Phase 3: Physics Engine (ISOLATE/shenron)

  • Occlusion Check: In Sceneset.py, check the removeocclusion_hiddenpoint method. Is it being too aggressive and deleting the ego-vehicle's own target (the car in front)?
  • Phase Summation: In heatmap_gen_fast.py, ensure the complex exponentiation torch.exp(1j * ...) preserves the phase shift related to target distance (rho) and velocity (speed).

🛰️ 3. Relevant Files to Investigate

  1. scripts/ISOLATE/e2e_agent_sem_lidar2shenron_package/lidar.py: The bridge between recorded data and the physics model. (High Priority)
  2. scripts/generate_shenron.py: The parallel orchestrator. (Medium Priority)
  3. scripts/ISOLATE/e2e_agent_sem_lidar2shenron_package/shenron/heatmap_gen_fast.py: The core signal generator. (High Priority)
  4. scripts/ISOLATE/model_wrapper.py: The API layer and config sync unit. (Medium Priority)
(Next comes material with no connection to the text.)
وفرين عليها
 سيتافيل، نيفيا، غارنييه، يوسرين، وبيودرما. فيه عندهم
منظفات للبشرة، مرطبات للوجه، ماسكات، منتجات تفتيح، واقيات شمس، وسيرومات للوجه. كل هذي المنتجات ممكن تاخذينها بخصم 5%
💡 4. Context for the Next Session

We have successfully built a pipeline that:

  1. Records Semantic LiDAR from CARLA.
  2. Bit-casts raw bytes into material tags.
  3. Feed those tags into a physics-based radar simulator.
  4. Serializes the results into MCAP (Rich PCD: X, Y, Z, V, Mag).

The Goal of the next session is to find why the "Rich" data doesn't look like the actual scene and fix the Doppler/Visibility fidelity.